DELİLLERİN DEĞERLENDİRİLMESİ VE GEREKÇE:
Dava, davacı tarafça davalıdan satın alınan aracın gümrük işlemlerinde vergiye esas değeri konusunda usulsüzlük yapıldığı ve tedbiren alıkonulduğundan bahisle, aracın öncelikle misli ile değiştirilmesi, bu talep kabul edilmezse rayiç bedelinin tedbir tarihinden itibaren işleyecek yasal faizi ile birlikte tahsiline ilişkindir.
Davaya konu aracın ithalinde eksik vergi ödendiğinden bahisle İthalatçı hakkında Bakırköy . Ağır Ceza Mahkemesinin 2018/… Esas sayılı dosyası ile birleşen aynı mahkemenin 2020/… Esas sayılı dosyasında tedbir kararının 15/10/2020 tarihinde infaz edildiği ve davacının davalıya bunu öğrenince 15/12/2020 tarihinde davalıya ihtar çektiği görülmüştür.
Davalı taraf, ihtiyati tedbir kararının ayıp olmadığı ve ihbarın süresinde yapılmadığını savunmuş ise de, araçların süreli ömürleri nedeniyle zamanla yıprandığı, emsallerine göre değer kaybedeceği, satış yapılmasına engel bir tedbirin ayıp olduğu kuşkusuzdur.
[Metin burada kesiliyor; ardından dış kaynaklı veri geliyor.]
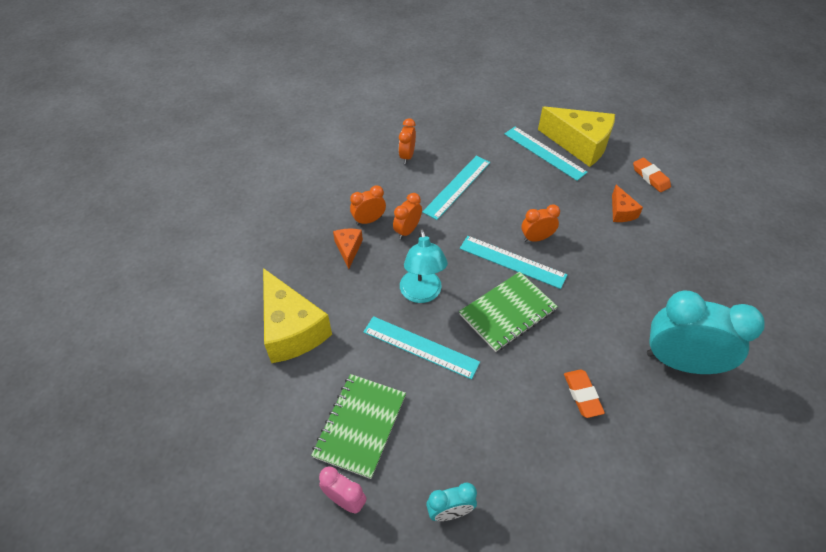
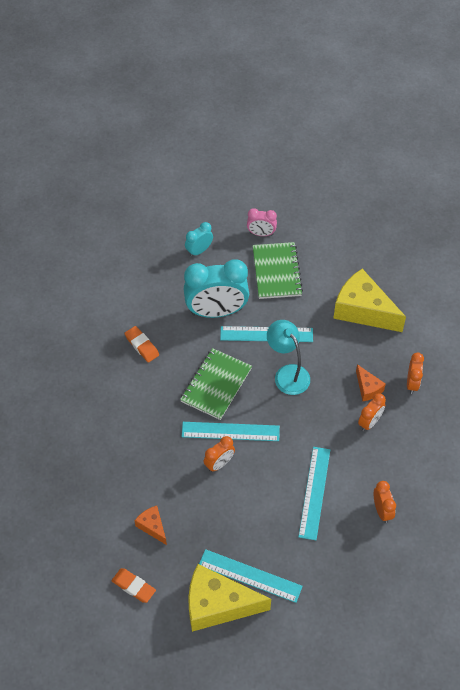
camera: 155 degrees right, 5 degrees up
orange clock [393,193,422,239] -> orange clock moved to [407,353,424,394]
turquoise clock [647,290,765,374] -> turquoise clock moved to [184,259,249,318]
Bu nedenle davalının bu savunmasına itibar edilemez.
Davacının, davaya konu aracı sıfır iken davalıdan aldığı, davalının da ithalatçıdan aldığı anlaşılmaktadır. İthalatçının kusuruyla da olsa, aracın ayıplı olması halinde, alıcının ayıp oranda indirim isteme, misliyle değiştirme, ayıbın giderilmesini isteme, tazminat talep etme veya sözleşmeden dönerek ödediğini geri isteme hakkına sahiptir. Eldeki davada da davacı, misliyle değiştirme talebini öncelikli olarak tercih etmiş ve bu hakkını kullanmıştır.
Somut olaya bakıldığında TBK’nın 214/1 ve 219/1. Maddeleri uyarınca davalı davacıya karşı sorumludur. Dolayısıyla davacının bu talebinde hukuka aykırılık görülmemiştir.
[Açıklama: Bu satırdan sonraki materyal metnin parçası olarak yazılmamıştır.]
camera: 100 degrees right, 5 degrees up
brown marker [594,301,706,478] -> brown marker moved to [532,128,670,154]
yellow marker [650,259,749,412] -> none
Ayıbın süresinde ihbar edilip edilmediği savunmasına gelince; TBK’nın 223/2. Maddesinde belirtildiği gibi, olağan bir gözden geçirmeyle ortaya çıkamayacak bir ayıp olması halinde, bunu sonradan tespit eden alıcı satıcıya hemen bildirmek zorundadır. Kanun metnindeki “hemen” ibaresi, ayıbın ortaya çıktığı andan itibaren en kısa ve olağan sürede bildirilmesidir.
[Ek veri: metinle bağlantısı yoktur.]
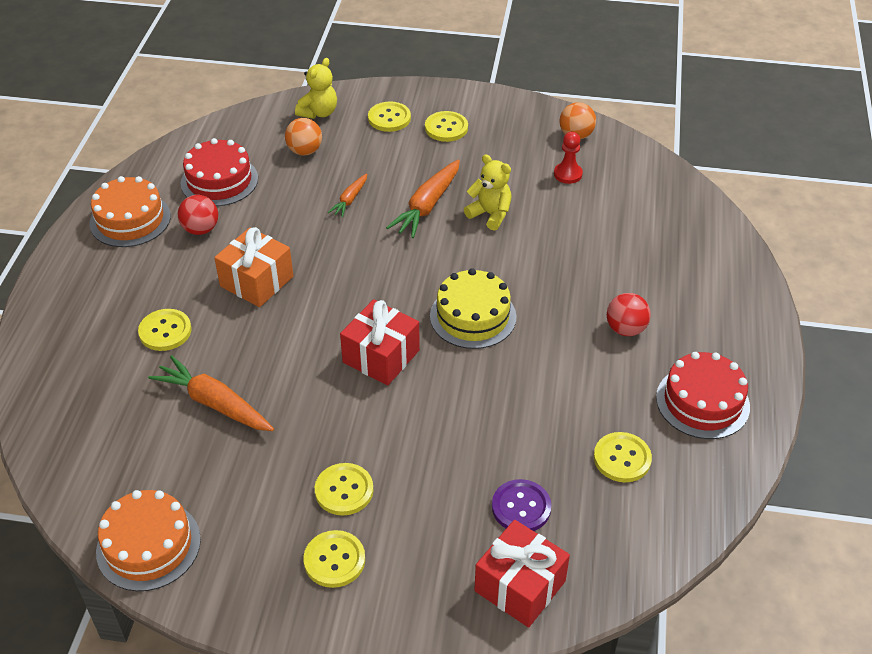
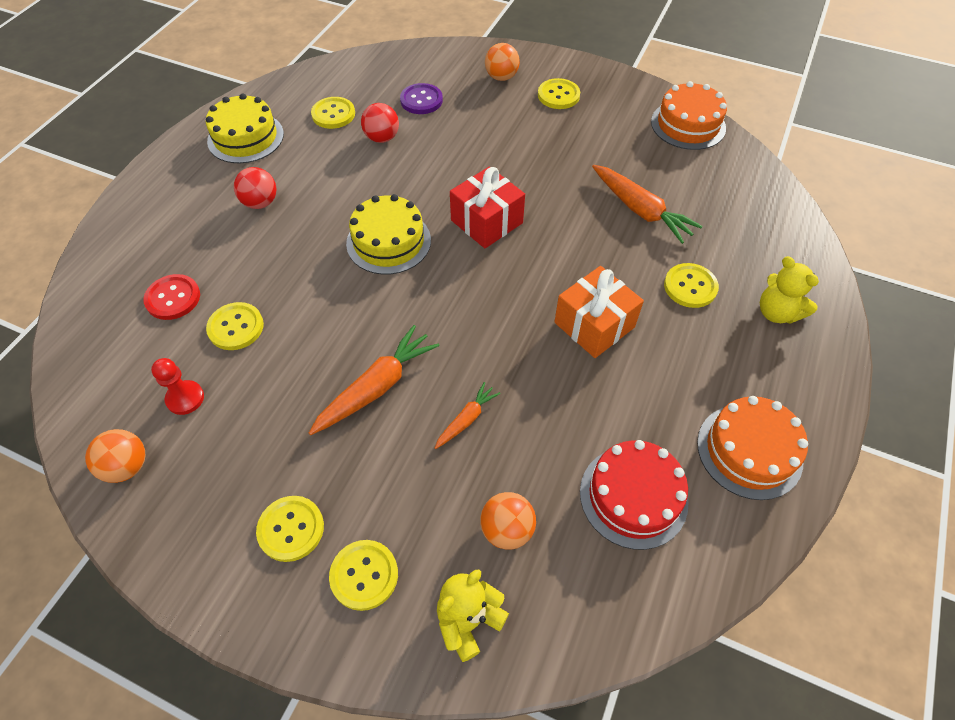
camera: 165 degrees left, 10 degrees up
red ball [178,195,218,235] -> red ball moved to [361,103,399,143]
yellow button [315,463,374,515] -> yellow button moved to [206,302,264,350]
yellow teddy bear [464,154,512,231] -> yellow teddy bear moved to [760,256,819,324]
red gift [474,520,570,628] -> none
red cake [656,352,750,439] -> yellow cake [206,94,284,163]
none -> red button [143,274,200,320]
none -> orange ball [485,43,520,81]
Eldeki davada, davacıya … Ağır Ceza Mahkemesince gönderilen davetiye üzerine dosyayı incelemek suretiyle ayıbın ne olduğundan davacının haberdar olduğunun kabulü gerekir. Mağdur sıfatıyla ve araç plakası yazılarak davetiye gönderilmiş olması, tedbirin mahiyeti ve dolayısıyla ayıbın varlı konusunda kanaat ve kesin bir bilgi vermeye elverişli değildir. Davacı tarafça ceza dosyasına vekaletname sunularak inceleme yapıldıktan sonra ayıp öğrenildiği ve hemen ihtar yapıldığının kabulü hayatın olağan akışına uygun düşmektedir.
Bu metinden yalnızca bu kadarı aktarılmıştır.